Fr. Alfredo Hernandez, the keynote speaker for the event, retold pieces of his own vocation story, including the simple prayer of his mother for him to discern what God was calling him to do and that if it was priesthood that he would be a good priest.
Citing the Catechism of the Catholic Church (#2221 - 2231), Fr. Alfredo mentioned that the role of parents involves moral formation in addition to physical and intellectual nurturing:
The fecundity of conjugal love cannot be reduced solely to the procreation of children, but must extend to their moral education and their spiritual formation. "The role of parents in education is of such importance that it is almost impossible to provide an adequate substitute." The right and the duty of parents to educate their children are primordial and inalienable. (2221)Parents must recognize their role in this spiritual formation and they must accept that it is "almost impossible to provide an adequate substitute." Such is the important role of parents in the faith lives of their children!
At times, though, this task can seem overwhelming. Given the magnitude of decisions that parents make on an hourly basis regarding the formation of their children, it may be difficult to sense that the way in which they are leading their kids in the faith is down the wrong path. Out of exhaustion, frustration, confusion, and/or our own human sinfulness, we can give them screen-time when what they need is some me-time - time with their parent. We can forego blessing our food, or praying before bed, or even attending Mass regularly and do so out of what we feel are good intentions: we've been really busy, the restaurant is really loud/quiet, we have to rush to the next thing, it's too late, we don't have enough time, everyone is too tired, I'm just not in the mood myself.
Parents must regard their children as children of God and respect them as human persons. Showing themselves obedient to the will of the Father in heaven, they educate their children to fulfill God's law. (2222)
Strive to live out the virtues that you hope to see in the world. Be explicit with what those are for your family. Knowing the endpoint can help us to arrive at the destination:
Parents have the first responsibility for the education of their children. They bear witness to this responsibility first by creating a home where tenderness, forgiveness, respect, fidelity, and disinterested service are the rule. The home is well suited for education in the virtues. This requires an apprenticeship in self-denial, sound judgment, and self-mastery - the preconditions of all true freedom. (2223)
Teach children how to sacrifice for the greater good of others. The law of the gift - manifested by Jesus on the Cross - should be lived out in our families. We become who we were created to be as we offer ourselves as a gift for others. We are better together:
The home is the natural environment for initiating a human being into solidarity and communal responsibilities. Parents should teach children to avoid the compromising and degrading influences which threaten human societies. (2224)
Parents must foster a sense of vocation in their children. God has a special plan for all of our lives. Prayer and relationship with Christ and others can help us to discover the riches of the fullness of life God has in store for us:
When they become adults, children have the right and duty to choose their profession and state of life.
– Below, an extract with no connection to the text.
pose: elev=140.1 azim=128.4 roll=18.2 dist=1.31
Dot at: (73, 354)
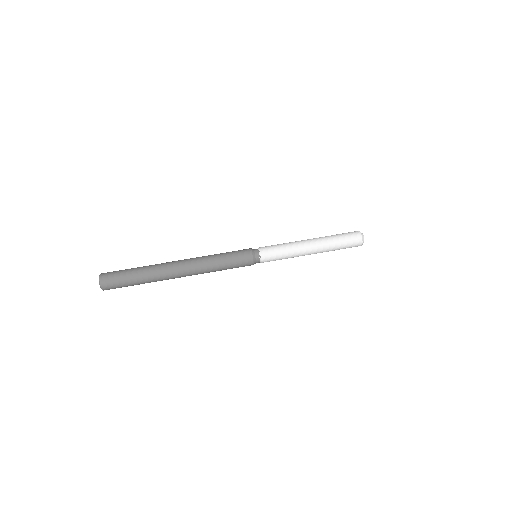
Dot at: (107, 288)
They should assume their new responsibilities within a trusting relationship with their parents, willingly asking and receiving their advice and counsel. Parents should be careful not to exert pressure on their children either in the choice of a profession or in that of a spouse. This necessary restraint does not prevent them - quite the contrary from giving their children judicious advice, particularly when they are planning to start a family. (2230)
Some forgo marriage in order to care for their parents or brothers and sisters, to give themselves more completely to a profession, or to serve other honorable ends. They can contribute greatly to the good of the human family. (2231)Fr. Alfredo would pray the following prayer as a child with his dad: "Take my heart, take my heart it is yours and not mine." Fr. Alfredo's mother called him "regalcito de cielo", little gift from heaven, and this shaped his sense of generosity and trust in God. We all need to follow the lead of Mr. and Mrs. Hernandez and St. Monica and treat our children as gifts and teach them how to be a gift to others.
True joy is borne from encounter with others, from hearing someone say, but not necessarily with words, "You are important to me."